● Текст документа:
════════════════

Было бы, таким образом, неверным полагать, будто в европейской исламистике конца XIX – начала XX вв. господствовал один только непреклонно-западоцентристский настрой, отрицавший, следовательно, и необходимость воспринять «хоть что-то положительное» у мусульманского Востока48. Помимо уже отмеченных выше симпатий к «истинному суфизму» и особенно феноменальных для тогдашнего Запада его устремлений к бехаизму4Э, помимо также и надежд Мартина Гартманна на успех социалистических преобразований в исламских социумах50; помимо восторгов Германа Кейзерлинга перед исламским фатализмом как признаком «не слабости, а силы», перед умением мусульманства «внушать своим исповедникам чувство превосходства»51, не могу не напомнить и о таких, еще более, наверное, впечатляющих деталях.

════════════════

● Извлеченные данные:
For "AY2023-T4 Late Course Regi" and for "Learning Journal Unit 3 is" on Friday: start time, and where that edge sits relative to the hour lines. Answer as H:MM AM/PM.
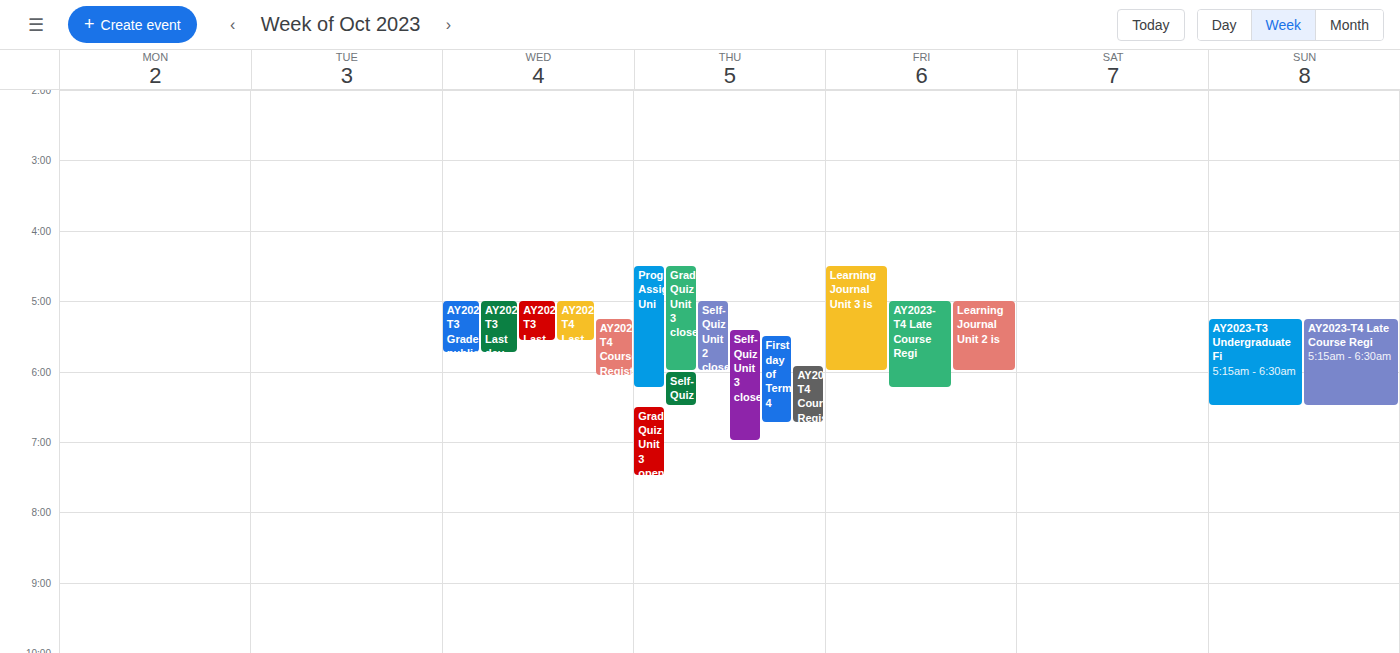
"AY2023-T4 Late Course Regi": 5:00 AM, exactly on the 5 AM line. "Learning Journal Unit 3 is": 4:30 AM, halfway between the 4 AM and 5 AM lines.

════════════════

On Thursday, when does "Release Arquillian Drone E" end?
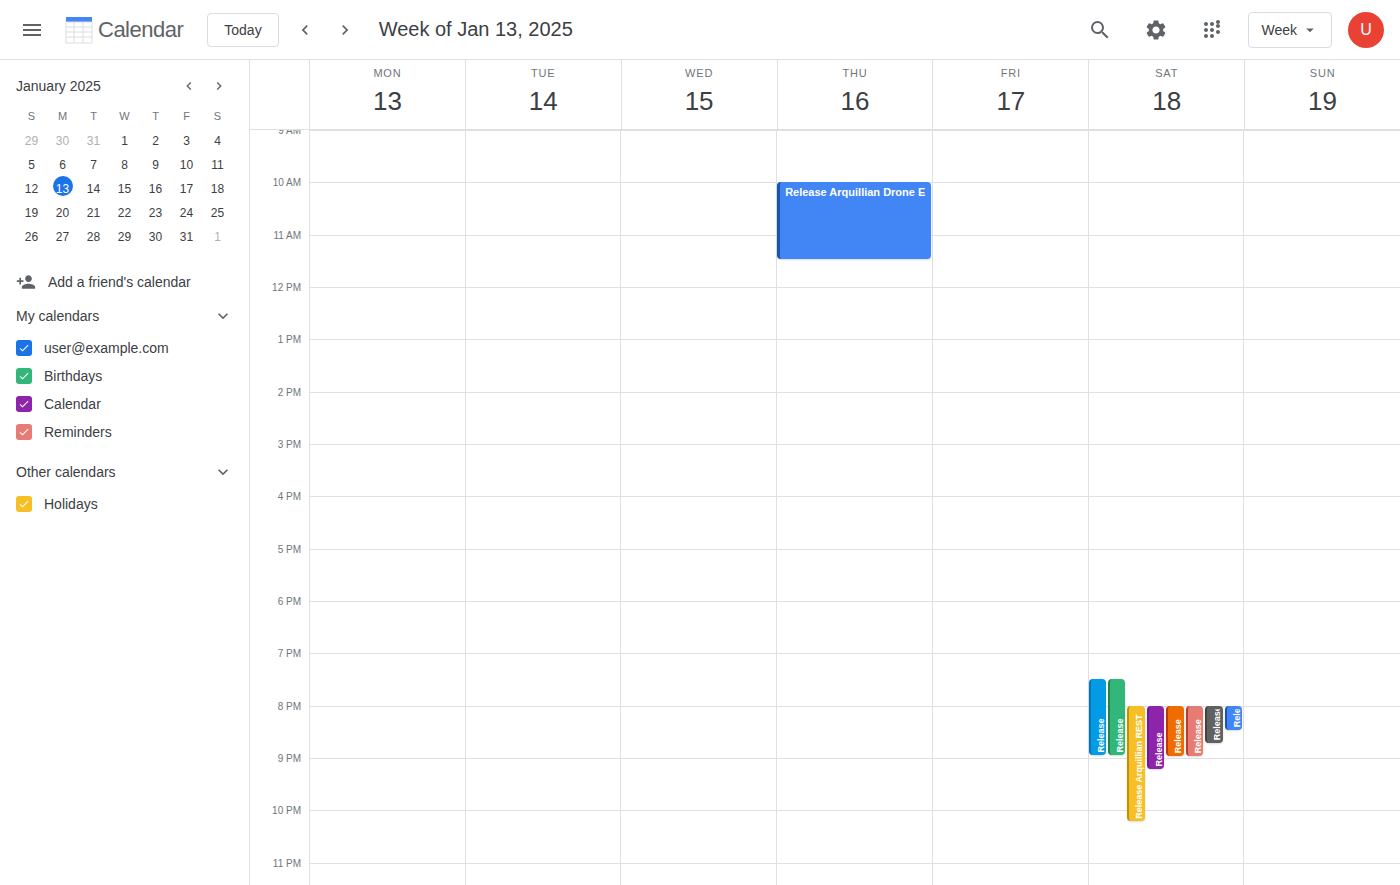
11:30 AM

════════════════

Проверьте, согласуются ли с текстом о европейской исламистике утверждения (a), (b), (c). На каждое ответьте «да» или «нет» и приведите дословно решающие слова текста.
(a) В европейской исламистике конца XIX – начала XX вв. господствовал один только западоцентристский настрой.
(b) Мартин Гартманн надеялся на успех социалистических преобразований в исламских социумах.
(c) Герман Кейзерлинг видел в исламском фатализме признак слабости.

(a) Нет: «Было бы, таким образом, неверным полагать, будто в европейской исламистике конца XIX – начала XX вв. господствовал один только непреклонно-западоцентристский настрой».
(b) Да: «надежд Мартина Гартманна на успех социалистических преобразований в исламских социумах».
(c) Нет: «перед исламским фатализмом как признаком «не слабости, а силы»».